Die Entscheidung in Israels Sicherheitskabinett über die Metalldetektoren fiel nicht einstimmig. Minister der Siedlerpartei Das jüdische Haus stimmten gegen die Entfernung der Anlagen. Der Abgeordnete Bezalel Schmotrisch sprach von einer „Kapitulation vor dem Terror“. Auch in den Reihen der größten Partei, Likud, wurde Unmut laut. Dem entgegen rühmte der Knesset-Abgeordnete Masud Ganaim von der arabisch-antizionistischen Vereinten Liste die „Hartnäckigkeit der religiösen muslimischen Führung, der Waqf und der politischen palästinensischen Führung“, die zu einem „Sieg der Schlacht“ geführt habe.

Wachmann durfte ausreisen

Die Entscheidung Israels gegen die Metalldetektoren fiel nahezu zeitgleich mit der Ankündigung Jordaniens, einen israelischen Botschaftswachmann, der am Vortag in Amman zwei Jordanier erschossen hatte, nach Israel ausreisen zu lassen. Die Regierung in Jerusalem stritt zwar einen Zusammenhang der beiden Entscheidungen ab. Tatsache ist jedoch, dass Jordaniens König, Abdullah II., im Vorfeld des Kabinettsbeschlusses telefonisch von Israels Regierungschef, Benjamin Netanjahu, forderte, die Metalldetektoren am Tempelberg entfernen zu lassen.

Jason Greenblatt, US-Sondergesandter im Nahen Osten, dürfte entscheidend zur Beilegung der Krise zwischen Israel und Jordanien beigetragen haben. Der UN-Nahost-Gesandte Nicholay Mladenov warnte, dass die „Gefahr weiter eskalieren wird, wenn es noch einen Freitag ohne Lösung gibt“. Tausende Palästinenser kommen an normalen Freitagen nach Jerusalem, um mittags in der al-Aqsa-Moschee zu beten.

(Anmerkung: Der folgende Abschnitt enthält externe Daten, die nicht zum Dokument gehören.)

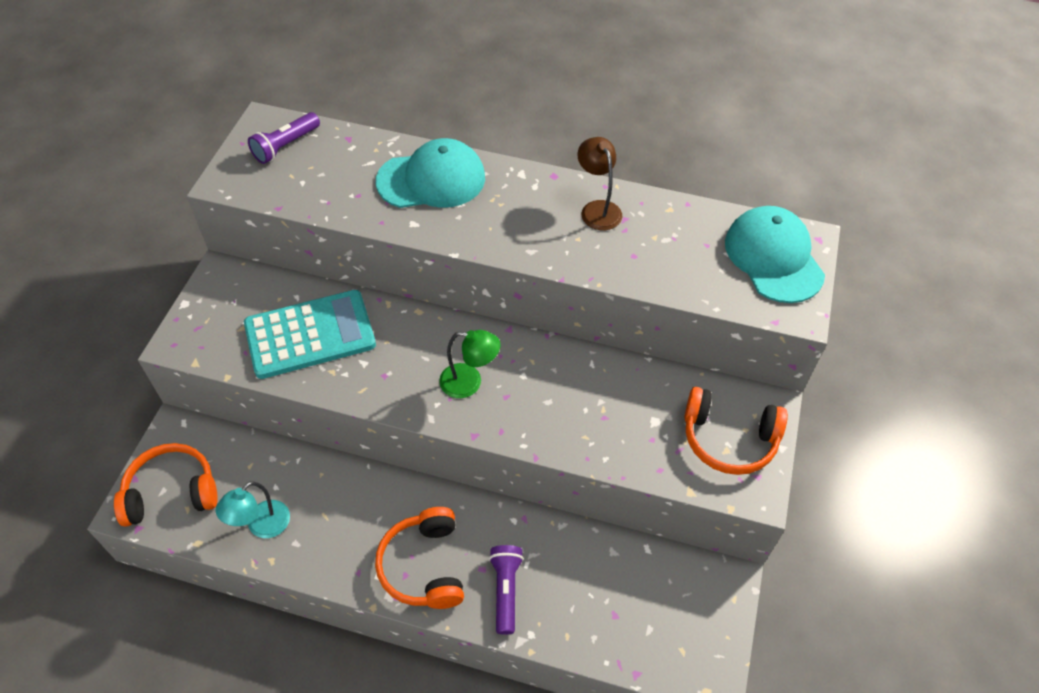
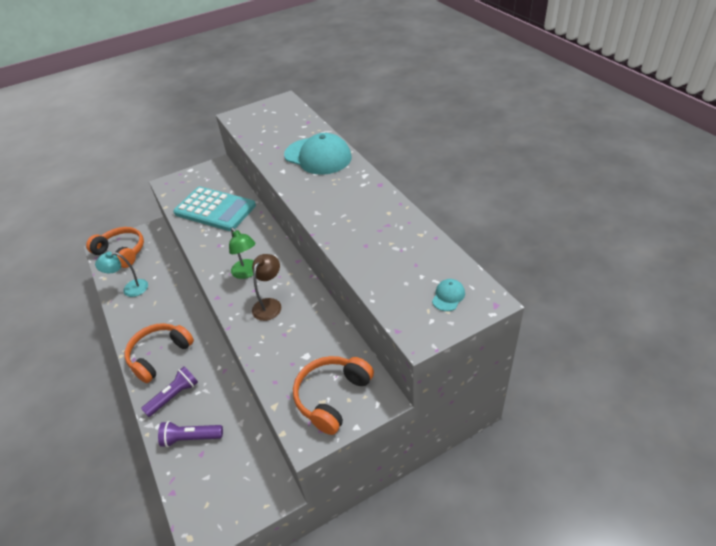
camera: 50 degrees right, 10 degrees down
(285, 146) = (278, 113): purple flashlight -> purple flashlight (191, 438)
(597, 209) = (379, 212): brown lamp -> brown lamp (270, 304)
(729, 439) = (332, 397): orange headphones -> orange headphones turned 60 degrees clockwise
(773, 257) = (448, 296): turquoise cap -> turquoise cap, size x0.42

Die radikal rechtsreligiöse Partei Otzma Jehudit kündigte infolge der israelischen Regierungsentscheidung an, vor den Obersten Gerichtshof zu ziehen, sollten die Metalldetektoren nicht auch an der Mugrabibrücke, über die Juden und Christen den Tempelberg erreichen, entfernt werden. Es gehe nicht an, so hieß es, „dass Muslime nicht kontrolliert werden, Juden aber doch“.